Researchers have identified a prominent band of microtubules in certain retinal neurons that appears to act as a transport pathway for mitochondria, supplying the energy needed for continuous visual processing. These results were published in the July issue of The Journal of General Physiology.
The retina, the light-sensitive tissue at the back of the eye, converts incoming light into neural signals. Within the retina, bipolar cells bridge the gap between photoreceptors (which detect light) and ganglion cells (which relay visual information to the brain). Unlike many neurons, bipolar cells remain continuously active and must sustain the release of vast numbers of synaptic vesicles that carry neurotransmitters, placing exceptional energy demands on their synaptic terminals.
To investigate how these energy needs are met, researchers from the National Heart, Lung, and Blood Institute and Yale University used advanced three-dimensional fluorescence and electron microscopy to examine the subcellular architecture of presynaptic terminals in retinal bipolar cells from live goldfish. Goldfish bipolar neurons are especially useful for this work because some of their presynaptic terminals are unusually large, making it easier to visualize internal structures.
Surprisingly, the team discovered a thick, previously undescribed band of microtubules that extends from the axon into the synaptic terminal and loops around the inner periphery of the terminal. This microtubule “marginal band” runs throughout the presynaptic space and closely associates with a significant population of mitochondria within the terminal.
Microtubules are filamentous cytoskeletal components that serve as tracks for intracellular transport. Motor proteins such as kinesins move along these tracks to ferry organelles and other cargo. In this study, when the researchers applied drugs that inhibit microtubule-based kinesin motors, mitochondria failed to reach the synaptic terminal and instead accumulated in the axon. This observation supports the idea that the marginal microtubule band functions as a roadway enabling targeted delivery and positioning of mitochondria within the presynaptic space.
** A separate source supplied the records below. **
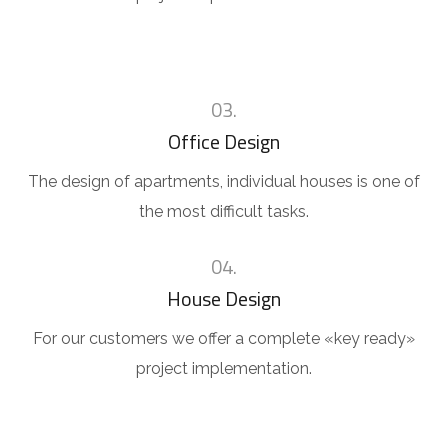
03.
Office Design
The design of apartments, individual houses is one of
the most difficult tasks.
04.
House Design
For our customers we offer a complete «key ready»
project implementation.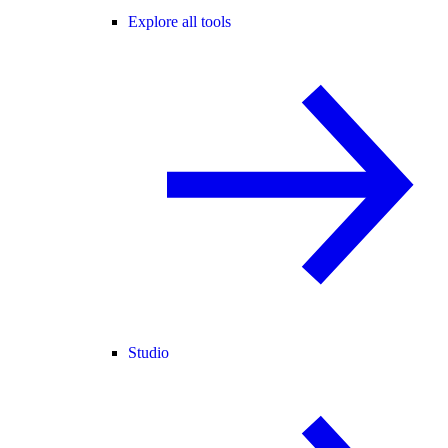
Explore all tools
Studio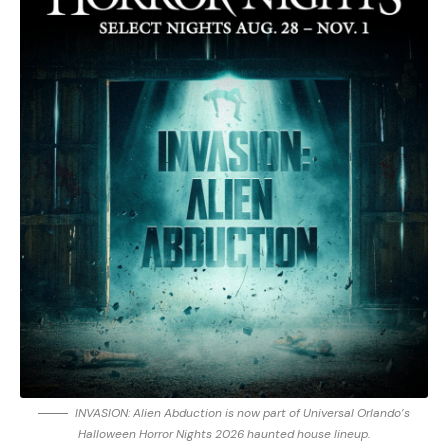
INVASION: Alien Abduction is now part of Universal Orlando’s
Halloween Horror Nights 2026 haunted house lineup.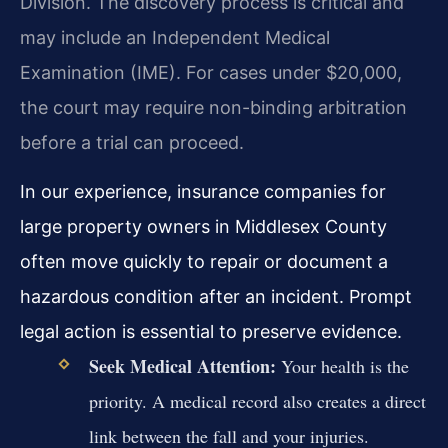
Division. The discovery process is critical and
may include an Independent Medical
Examination (IME). For cases under $20,000,
the court may require non-binding arbitration
before a trial can proceed.
In our experience, insurance companies for
large property owners in Middlesex County
often move quickly to repair or document a
hazardous condition after an incident. Prompt
legal action is essential to preserve evidence.
Seek Medical Attention:
Your health is the
priority. A medical record also creates a direct
link between the fall and your injuries.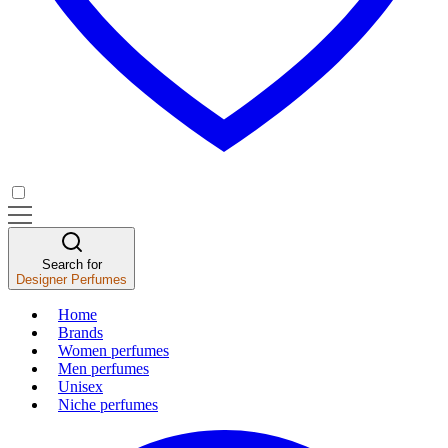
Search for
Designer Perfumes
Home
Brands
Women perfumes
Men perfumes
Unisex
Niche perfumes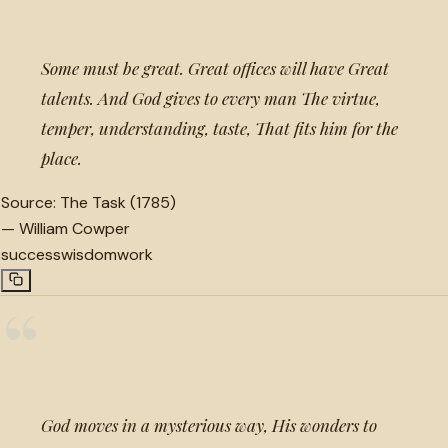
Some must be great. Great offices will have Great
talents. And God gives to every man The virtue,
temper, understanding, taste, That fits him for the
place.
Source:
The Task (1785)
—
William Cowper
success
wisdom
work
“
God moves in a mysterious way, His wonders to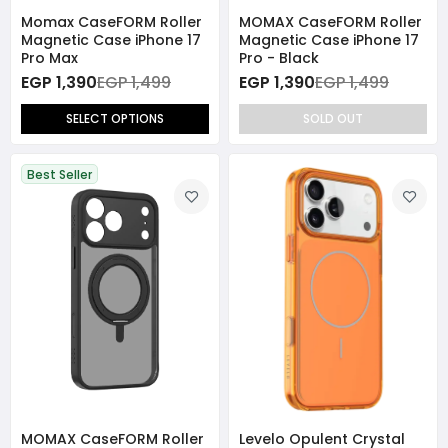
Momax CaseFORM Roller
MOMAX CaseFORM Roller
Magnetic Case iPhone 17
Magnetic Case iPhone 17
Pro Max
Pro - Black
EGP 1,390
EGP 1,499
EGP 1,390
EGP 1,499
SELECT OPTIONS
SOLD OUT
Best Seller
MOMAX CaseFORM Roller
Levelo Opulent Crystal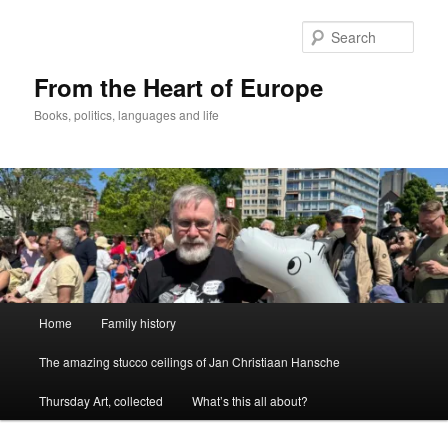
Skip
to
Sear
primary
content
From the Heart of Europe
Books, politics, languages and life
Main
Home
Family history
menu
The amazing stucco ceilings of Jan Christiaan Hansche
Thursday Art, collected
What’s this all about?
The presence of a structured microtubule band that organizes and transports mitochondria has important implications for how neuronal terminals meet high, sustained energy demands. Mitochondria supply ATP required for vesicle cycling, ion pumping, and other energy-intensive processes that maintain continuous neurotransmitter release. By concentrating mitochondria in the presynaptic terminal, the marginal band likely helps ensure a reliable local energy supply essential for ongoing synaptic activity during visual signaling.
Funding: Supported by the National Institutes of Health / National Heart, Lung, and Blood Institute.
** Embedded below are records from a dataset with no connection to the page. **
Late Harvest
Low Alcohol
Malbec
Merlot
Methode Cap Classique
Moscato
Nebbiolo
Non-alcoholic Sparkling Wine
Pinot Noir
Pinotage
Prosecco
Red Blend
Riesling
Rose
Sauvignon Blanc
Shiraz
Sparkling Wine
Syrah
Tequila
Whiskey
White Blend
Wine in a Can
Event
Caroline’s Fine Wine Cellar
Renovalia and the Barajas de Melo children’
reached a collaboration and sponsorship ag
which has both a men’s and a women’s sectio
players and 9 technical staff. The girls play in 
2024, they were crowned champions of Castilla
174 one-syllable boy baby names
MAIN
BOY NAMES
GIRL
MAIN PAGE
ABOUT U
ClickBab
Source: Rita Sullivan King, Rockefeller University Press. Image credit: Graffe et al. Original research article: “A marginal band of microtubules transports and organizes mitochondria in retinal bipolar synaptic terminals” by Malkolm Graffe, David Zenisek, and Justin W. Taraska, Journal of General Physiology, published online June 29, 2015. DOI: 10.1085/jgp.201511396.
Summary (Abstract)
Goldfish retinal bipolar cells contain giant synaptic terminals, densely packed with synaptic vesicles that undergo continuous rounds of exocytosis. To understand how the cytoskeleton and organelles are organized to support persistent synaptic activity, the authors combined 3-D fluorescence and 3-D electron microscopy to resolve the terminals’ internal architecture. They identified a thick marginal band of microtubules that originates in the axon and loops around the terminal periphery throughout the presynaptic region. This structure associates with many mitochondria, and pharmacological inhibition of microtubule-dependent kinesin motors causes mitochondria to accumulate in the axon rather than the terminal. The study concludes that the marginal microtubule band is essential for transporting and localizing mitochondria into the presynaptic space, providing the sustained energy supply required for continuous transmitter release in these large synaptic terminals.